**Prompt:** Convert the records, from their first line through the line containing "Detection: Source Extractor", inclusive, into a numbered list, leaving out any blank lines.

**Dataset records:**
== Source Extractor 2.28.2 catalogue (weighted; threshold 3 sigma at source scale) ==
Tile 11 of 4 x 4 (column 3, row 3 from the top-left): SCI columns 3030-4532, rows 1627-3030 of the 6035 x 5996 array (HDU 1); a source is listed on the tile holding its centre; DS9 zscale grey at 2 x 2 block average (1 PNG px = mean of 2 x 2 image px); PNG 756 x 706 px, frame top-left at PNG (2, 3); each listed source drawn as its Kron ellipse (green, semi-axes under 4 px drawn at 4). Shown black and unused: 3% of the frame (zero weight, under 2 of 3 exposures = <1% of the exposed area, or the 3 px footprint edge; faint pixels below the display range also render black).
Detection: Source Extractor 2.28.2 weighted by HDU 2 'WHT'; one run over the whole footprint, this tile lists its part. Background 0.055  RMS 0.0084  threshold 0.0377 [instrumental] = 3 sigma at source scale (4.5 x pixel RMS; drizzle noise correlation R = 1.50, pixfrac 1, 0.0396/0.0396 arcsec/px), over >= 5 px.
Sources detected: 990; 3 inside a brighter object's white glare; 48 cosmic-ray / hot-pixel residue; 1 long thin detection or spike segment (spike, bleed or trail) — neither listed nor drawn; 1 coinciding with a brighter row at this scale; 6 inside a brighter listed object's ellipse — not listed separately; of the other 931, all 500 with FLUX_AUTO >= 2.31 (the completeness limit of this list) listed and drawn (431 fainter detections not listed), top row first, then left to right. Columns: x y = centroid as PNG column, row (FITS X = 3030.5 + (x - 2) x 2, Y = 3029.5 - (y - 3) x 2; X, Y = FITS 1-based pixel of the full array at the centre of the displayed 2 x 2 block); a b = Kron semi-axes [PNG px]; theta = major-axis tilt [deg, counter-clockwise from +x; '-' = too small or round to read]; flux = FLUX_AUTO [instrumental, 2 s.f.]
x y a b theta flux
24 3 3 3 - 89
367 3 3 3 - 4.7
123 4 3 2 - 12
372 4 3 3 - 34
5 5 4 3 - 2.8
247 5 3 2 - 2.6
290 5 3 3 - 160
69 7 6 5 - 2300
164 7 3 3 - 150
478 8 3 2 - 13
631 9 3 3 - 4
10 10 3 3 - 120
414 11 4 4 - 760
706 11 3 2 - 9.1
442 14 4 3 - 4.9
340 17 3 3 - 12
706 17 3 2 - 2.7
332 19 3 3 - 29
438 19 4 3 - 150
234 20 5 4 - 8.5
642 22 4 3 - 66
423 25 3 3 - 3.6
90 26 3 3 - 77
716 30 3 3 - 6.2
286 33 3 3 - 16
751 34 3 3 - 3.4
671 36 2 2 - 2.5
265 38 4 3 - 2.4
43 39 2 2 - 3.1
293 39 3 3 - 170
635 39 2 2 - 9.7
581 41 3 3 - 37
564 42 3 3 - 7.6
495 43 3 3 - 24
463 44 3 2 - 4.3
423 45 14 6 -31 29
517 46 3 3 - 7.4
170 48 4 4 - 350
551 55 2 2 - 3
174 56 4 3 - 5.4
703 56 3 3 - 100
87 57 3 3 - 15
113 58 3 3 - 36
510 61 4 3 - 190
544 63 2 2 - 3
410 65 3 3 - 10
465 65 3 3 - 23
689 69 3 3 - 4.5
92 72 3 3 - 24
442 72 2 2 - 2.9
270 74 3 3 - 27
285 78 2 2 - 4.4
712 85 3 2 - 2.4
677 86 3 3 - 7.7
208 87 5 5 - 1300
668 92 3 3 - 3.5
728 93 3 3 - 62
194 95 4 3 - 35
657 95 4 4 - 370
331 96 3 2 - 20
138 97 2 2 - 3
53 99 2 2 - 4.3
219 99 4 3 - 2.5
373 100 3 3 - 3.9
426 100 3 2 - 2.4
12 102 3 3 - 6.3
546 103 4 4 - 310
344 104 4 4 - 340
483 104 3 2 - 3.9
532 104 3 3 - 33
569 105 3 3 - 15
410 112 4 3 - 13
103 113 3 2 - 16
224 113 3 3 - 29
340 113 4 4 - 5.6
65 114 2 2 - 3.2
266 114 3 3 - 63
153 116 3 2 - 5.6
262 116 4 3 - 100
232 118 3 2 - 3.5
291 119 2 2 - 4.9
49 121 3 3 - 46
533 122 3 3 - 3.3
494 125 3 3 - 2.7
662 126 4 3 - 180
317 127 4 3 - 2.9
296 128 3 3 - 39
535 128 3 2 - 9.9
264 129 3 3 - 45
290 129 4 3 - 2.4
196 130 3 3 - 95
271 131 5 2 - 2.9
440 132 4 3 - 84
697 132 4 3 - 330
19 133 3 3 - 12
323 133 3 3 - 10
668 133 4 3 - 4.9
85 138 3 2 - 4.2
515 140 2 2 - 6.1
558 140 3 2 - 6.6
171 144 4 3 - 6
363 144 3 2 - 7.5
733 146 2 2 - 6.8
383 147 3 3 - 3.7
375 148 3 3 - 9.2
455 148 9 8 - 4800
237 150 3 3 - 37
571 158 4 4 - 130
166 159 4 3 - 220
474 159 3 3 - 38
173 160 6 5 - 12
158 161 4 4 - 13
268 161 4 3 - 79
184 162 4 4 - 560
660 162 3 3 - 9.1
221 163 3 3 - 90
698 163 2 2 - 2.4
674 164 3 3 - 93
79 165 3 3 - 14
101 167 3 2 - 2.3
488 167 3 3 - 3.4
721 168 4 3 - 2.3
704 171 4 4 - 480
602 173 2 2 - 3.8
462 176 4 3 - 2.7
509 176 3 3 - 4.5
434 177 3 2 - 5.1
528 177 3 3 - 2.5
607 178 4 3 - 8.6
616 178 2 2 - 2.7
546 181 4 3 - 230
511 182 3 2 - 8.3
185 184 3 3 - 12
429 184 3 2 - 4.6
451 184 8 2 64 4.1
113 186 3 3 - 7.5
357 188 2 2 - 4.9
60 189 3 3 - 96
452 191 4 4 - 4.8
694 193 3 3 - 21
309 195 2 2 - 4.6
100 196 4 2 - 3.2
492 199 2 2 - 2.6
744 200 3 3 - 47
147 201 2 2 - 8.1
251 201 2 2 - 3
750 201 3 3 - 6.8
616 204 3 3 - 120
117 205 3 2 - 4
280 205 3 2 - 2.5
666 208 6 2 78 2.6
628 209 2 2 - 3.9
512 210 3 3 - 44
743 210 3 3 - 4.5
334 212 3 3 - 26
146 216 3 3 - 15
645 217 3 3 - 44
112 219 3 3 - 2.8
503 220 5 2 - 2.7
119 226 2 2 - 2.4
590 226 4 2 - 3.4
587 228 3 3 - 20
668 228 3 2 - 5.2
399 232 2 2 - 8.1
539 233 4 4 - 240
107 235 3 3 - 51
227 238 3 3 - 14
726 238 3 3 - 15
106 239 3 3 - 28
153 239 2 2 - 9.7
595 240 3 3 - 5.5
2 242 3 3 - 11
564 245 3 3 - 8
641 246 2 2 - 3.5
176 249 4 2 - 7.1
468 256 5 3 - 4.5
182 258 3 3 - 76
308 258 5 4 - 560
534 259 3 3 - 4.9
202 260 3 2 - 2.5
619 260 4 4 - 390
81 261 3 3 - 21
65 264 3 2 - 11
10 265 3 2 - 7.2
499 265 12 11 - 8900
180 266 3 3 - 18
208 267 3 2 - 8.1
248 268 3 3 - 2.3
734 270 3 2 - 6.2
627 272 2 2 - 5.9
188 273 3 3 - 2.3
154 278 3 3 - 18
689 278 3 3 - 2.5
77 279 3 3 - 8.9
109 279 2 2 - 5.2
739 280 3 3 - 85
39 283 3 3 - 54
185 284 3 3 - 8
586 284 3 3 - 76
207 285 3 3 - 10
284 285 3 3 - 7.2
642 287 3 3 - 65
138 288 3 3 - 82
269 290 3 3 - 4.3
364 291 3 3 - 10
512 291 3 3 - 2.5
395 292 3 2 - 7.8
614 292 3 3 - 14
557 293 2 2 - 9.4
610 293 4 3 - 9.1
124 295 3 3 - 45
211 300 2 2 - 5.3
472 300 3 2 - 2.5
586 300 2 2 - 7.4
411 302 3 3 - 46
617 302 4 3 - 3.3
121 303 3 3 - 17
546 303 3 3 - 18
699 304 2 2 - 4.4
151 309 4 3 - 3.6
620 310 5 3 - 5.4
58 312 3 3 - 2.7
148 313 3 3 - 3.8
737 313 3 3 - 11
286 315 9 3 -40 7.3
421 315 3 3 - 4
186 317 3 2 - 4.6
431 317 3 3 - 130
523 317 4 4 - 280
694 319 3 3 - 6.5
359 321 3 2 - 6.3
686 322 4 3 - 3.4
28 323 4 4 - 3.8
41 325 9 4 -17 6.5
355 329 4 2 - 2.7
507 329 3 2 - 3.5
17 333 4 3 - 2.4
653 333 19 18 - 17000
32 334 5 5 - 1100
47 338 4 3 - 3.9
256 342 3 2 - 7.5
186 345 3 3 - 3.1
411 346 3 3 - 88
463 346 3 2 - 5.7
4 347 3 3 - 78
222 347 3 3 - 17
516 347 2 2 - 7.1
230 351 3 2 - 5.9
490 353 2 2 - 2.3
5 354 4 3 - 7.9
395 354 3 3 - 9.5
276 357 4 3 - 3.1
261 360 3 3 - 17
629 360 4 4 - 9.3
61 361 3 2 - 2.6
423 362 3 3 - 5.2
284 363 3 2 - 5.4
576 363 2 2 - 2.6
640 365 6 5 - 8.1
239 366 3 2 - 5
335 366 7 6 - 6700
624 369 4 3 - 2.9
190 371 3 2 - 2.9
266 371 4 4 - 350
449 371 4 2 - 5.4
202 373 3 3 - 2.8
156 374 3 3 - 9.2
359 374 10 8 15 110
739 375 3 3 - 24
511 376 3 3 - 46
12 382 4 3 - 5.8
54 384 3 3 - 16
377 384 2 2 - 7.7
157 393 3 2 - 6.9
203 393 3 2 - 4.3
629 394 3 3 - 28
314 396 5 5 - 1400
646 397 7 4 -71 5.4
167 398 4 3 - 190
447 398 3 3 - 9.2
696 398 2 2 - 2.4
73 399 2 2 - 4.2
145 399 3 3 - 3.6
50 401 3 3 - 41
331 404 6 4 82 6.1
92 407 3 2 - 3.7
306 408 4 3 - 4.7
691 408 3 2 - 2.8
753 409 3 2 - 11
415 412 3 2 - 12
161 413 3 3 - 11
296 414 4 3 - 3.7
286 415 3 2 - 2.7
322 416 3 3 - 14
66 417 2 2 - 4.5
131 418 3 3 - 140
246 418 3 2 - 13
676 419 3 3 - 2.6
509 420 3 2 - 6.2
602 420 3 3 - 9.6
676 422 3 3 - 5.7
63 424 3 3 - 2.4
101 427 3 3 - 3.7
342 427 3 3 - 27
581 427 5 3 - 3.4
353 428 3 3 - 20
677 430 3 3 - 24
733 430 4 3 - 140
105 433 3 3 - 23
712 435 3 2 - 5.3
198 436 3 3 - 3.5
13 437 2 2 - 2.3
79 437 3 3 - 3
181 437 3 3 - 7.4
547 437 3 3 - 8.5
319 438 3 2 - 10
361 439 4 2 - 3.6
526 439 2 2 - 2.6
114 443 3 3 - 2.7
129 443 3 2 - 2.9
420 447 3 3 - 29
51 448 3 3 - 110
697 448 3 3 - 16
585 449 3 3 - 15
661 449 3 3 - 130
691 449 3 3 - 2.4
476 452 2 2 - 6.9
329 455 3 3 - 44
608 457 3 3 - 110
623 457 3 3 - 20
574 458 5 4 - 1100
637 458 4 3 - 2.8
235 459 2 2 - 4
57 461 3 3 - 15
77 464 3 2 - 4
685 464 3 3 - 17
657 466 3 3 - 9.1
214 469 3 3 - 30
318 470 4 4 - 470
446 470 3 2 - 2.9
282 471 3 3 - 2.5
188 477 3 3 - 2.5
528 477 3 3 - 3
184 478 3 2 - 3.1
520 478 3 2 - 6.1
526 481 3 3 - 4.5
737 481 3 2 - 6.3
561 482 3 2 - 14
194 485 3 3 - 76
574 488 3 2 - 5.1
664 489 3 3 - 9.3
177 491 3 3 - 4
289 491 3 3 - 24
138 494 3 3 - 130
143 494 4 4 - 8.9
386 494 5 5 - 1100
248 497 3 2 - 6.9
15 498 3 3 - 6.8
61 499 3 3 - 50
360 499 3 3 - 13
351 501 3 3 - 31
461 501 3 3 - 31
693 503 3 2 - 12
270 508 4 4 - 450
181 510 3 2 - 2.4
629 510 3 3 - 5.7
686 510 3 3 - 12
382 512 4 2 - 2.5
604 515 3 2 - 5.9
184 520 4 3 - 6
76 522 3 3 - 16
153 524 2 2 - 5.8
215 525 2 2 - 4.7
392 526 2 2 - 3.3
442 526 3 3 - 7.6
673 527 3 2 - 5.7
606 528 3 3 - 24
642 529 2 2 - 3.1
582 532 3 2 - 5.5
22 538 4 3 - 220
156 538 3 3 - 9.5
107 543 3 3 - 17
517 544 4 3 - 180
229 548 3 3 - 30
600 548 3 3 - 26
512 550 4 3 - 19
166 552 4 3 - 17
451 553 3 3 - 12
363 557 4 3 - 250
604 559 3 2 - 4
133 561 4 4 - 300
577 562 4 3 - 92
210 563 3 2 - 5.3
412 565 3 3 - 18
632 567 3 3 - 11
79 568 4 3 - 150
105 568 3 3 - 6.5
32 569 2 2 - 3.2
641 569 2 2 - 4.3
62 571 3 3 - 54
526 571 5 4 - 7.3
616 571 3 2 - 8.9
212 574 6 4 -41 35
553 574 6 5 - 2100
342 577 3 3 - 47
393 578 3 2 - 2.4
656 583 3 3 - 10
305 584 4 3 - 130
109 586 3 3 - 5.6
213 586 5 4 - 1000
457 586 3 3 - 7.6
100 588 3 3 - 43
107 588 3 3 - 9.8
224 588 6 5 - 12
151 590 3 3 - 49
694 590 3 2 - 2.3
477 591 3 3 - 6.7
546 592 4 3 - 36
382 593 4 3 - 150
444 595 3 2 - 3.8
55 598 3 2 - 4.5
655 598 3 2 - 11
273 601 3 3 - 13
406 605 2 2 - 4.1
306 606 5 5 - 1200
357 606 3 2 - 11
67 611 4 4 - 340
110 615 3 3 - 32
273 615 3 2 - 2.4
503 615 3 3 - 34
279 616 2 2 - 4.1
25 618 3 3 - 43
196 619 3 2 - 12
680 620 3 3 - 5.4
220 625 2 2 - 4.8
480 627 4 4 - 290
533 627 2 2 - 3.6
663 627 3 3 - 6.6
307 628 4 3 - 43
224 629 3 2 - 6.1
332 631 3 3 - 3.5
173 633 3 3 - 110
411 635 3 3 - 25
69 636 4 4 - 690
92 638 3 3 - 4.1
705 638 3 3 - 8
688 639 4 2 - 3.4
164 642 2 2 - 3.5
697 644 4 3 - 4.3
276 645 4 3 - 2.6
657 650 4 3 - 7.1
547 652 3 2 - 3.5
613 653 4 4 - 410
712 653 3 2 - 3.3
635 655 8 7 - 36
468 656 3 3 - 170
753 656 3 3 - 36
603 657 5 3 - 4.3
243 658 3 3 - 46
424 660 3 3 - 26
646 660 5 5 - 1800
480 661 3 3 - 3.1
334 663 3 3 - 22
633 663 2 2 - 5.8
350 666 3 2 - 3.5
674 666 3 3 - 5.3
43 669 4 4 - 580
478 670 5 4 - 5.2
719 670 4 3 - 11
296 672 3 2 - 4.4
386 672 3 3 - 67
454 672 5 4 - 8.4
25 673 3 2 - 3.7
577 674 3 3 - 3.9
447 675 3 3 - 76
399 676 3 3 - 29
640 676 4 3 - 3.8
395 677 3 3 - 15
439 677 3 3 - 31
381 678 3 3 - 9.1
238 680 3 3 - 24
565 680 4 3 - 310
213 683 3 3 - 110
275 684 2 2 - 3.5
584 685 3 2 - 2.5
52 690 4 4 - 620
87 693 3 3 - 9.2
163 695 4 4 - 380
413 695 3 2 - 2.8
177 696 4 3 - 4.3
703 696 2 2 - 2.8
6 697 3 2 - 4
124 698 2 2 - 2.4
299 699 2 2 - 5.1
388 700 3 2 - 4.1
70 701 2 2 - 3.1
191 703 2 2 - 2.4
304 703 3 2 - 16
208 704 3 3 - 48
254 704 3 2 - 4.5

**Result of the exercise:**
1. == Source Extractor 2.28.2 catalogue (weighted; threshold 3 sigma at source scale) ==
2. Tile 11 of 4 x 4 (column 3, row 3 from the top-left): SCI columns 3030-4532, rows 1627-3030 of the 6035 x 5996 array (HDU 1); a source is listed on the tile holding its centre; DS9 zscale grey at 2 x 2 block average (1 PNG px = mean of 2 x 2 image px); PNG 756 x 706 px, frame top-left at PNG (2, 3); each listed source drawn as its Kron ellipse (green, semi-axes under 4 px drawn at 4). Shown black and unused: 3% of the frame (zero weight, under 2 of 3 exposures = <1% of the exposed area, or the 3 px footprint edge; faint pixels below the display range also render black).
3. Detection: Source Extractor 2.28.2 weighted by HDU 2 'WHT'; one run over the whole footprint, this tile lists its part. Background 0.055  RMS 0.0084  threshold 0.0377 [instrumental] = 3 sigma at source scale (4.5 x pixel RMS; drizzle noise correlation R = 1.50, pixfrac 1, 0.0396/0.0396 arcsec/px), over >= 5 px.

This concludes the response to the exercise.